Item	Priority	Description
Structured recovery actions	Medium	When an assertion fails, return machine-readable guidance. Agents consuming mcp-assert output could self-correct.
Invariant drift detection	Medium	Snapshot state before a tool call, compare after.

Recently Shipped

Item	Version	Description
getsentry/XcodeBuildMCP suite	Unreleased	10 assertions, 27 tools discovered, 100% clean. First macOS-specific server. Server #39.
`mcp-assert audit` command	Unreleased	Zero-config quality audit. Connects, discovers tools, calls each with schema-generated inputs, reports quality score. Generates starter YAML for CI. Discovery on-ramp to the YAML workflow.
`skip_unless_env` field	Unreleased	Conditional assertion skipping based on env vars. Live-backend and no-auth assertions coexist in same suite.

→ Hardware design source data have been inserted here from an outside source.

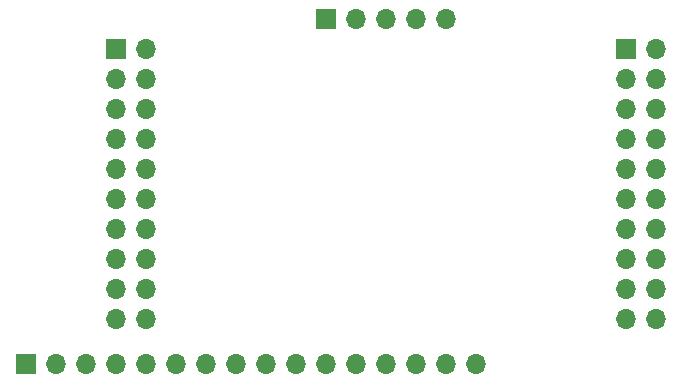
<source format=gbr>
G04 #@! TF.GenerationSoftware,KiCad,Pcbnew,5.1.10*
G04 #@! TF.CreationDate,2021-08-11T21:54:59-06:00*
G04 #@! TF.ProjectId,Speedometer-Top,53706565-646f-46d6-9574-65722d546f70,rev?*
G04 #@! TF.SameCoordinates,Original*
G04 #@! TF.FileFunction,Soldermask,Bot*
G04 #@! TF.FilePolarity,Negative*
%FSLAX46Y46*%
G04 Gerber Fmt 4.6, Leading zero omitted, Abs format (unit mm)*
G04 Created by KiCad (PCBNEW 5.1.10) date 2021-08-11 21:54:59*
%MOMM*%
%LPD*%
G01*
G04 APERTURE LIST*
%ADD10O,1.700000X1.700000*%
%ADD11R,1.700000X1.700000*%
G04 APERTURE END LIST*
D10*
G04 #@! TO.C,U2*
X53340000Y-17780000D03*
X50800000Y-17780000D03*
X48260000Y-17780000D03*
X45720000Y-17780000D03*
D11*
X43180000Y-17780000D03*
G04 #@! TD*
D10*
G04 #@! TO.C,J1*
X27940000Y-43180000D03*
X25400000Y-43180000D03*
X27940000Y-40640000D03*
X25400000Y-40640000D03*
X27940000Y-38100000D03*
X25400000Y-38100000D03*
X27940000Y-35560000D03*
X25400000Y-35560000D03*
X27940000Y-33020000D03*
X25400000Y-33020000D03*
X27940000Y-30480000D03*
X25400000Y-30480000D03*
X27940000Y-27940000D03*
X25400000Y-27940000D03*
X27940000Y-25400000D03*
X25400000Y-25400000D03*
X27940000Y-22860000D03*
X25400000Y-22860000D03*
X27940000Y-20320000D03*
D11*
X25400000Y-20320000D03*
G04 #@! TD*
D10*
G04 #@! TO.C,U1*
X55880000Y-46990000D03*
X53340000Y-46990000D03*
X50800000Y-46990000D03*
X48260000Y-46990000D03*
X45720000Y-46990000D03*
X43180000Y-46990000D03*
X40640000Y-46990000D03*
X38100000Y-46990000D03*
X35560000Y-46990000D03*
X33020000Y-46990000D03*
X30480000Y-46990000D03*
X27940000Y-46990000D03*
X25400000Y-46990000D03*
X22860000Y-46990000D03*
X20320000Y-46990000D03*
D11*
X17780000Y-46990000D03*
G04 #@! TD*
D10*
G04 #@! TO.C,J2*
X71120000Y-43180000D03*
X68580000Y-43180000D03*
X71120000Y-40640000D03*
X68580000Y-40640000D03*
X71120000Y-38100000D03*
X68580000Y-38100000D03*
X71120000Y-35560000D03*
X68580000Y-35560000D03*
X71120000Y-33020000D03*
X68580000Y-33020000D03*
X71120000Y-30480000D03*
X68580000Y-30480000D03*
X71120000Y-27940000D03*
X68580000Y-27940000D03*
X71120000Y-25400000D03*
X68580000Y-25400000D03*
X71120000Y-22860000D03*
X68580000Y-22860000D03*
X71120000Y-20320000D03*
D11*
X68580000Y-20320000D03*
G04 #@! TD*
M02*

</source>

Per-assertion Docker isolation	Unreleased	`docker:` field in server YAML. Fresh container per assertion for safe write testing.
Coverage expansion	Unreleased	SQLite 100%, Memory 100%, engram 100%. Anthropic git 92%, Playwright 67%.
Perplexity, Peekaboo, CodeGraphContext, deep-research suites	Unreleased	39 servers, 472 assertions, 6 languages, 15 bugs.
pytest plugin	0.5.0	`pip install pytest-mcp-assert`. Published to PyPI via release pipeline.
Badge snippet on pass	0.5.0	CLI and GitHub Action output ready-to-paste badge markdown.
SSE transport fix	0.4.0	`Start()` missing for SSE/HTTP clients. Found by dogfooding.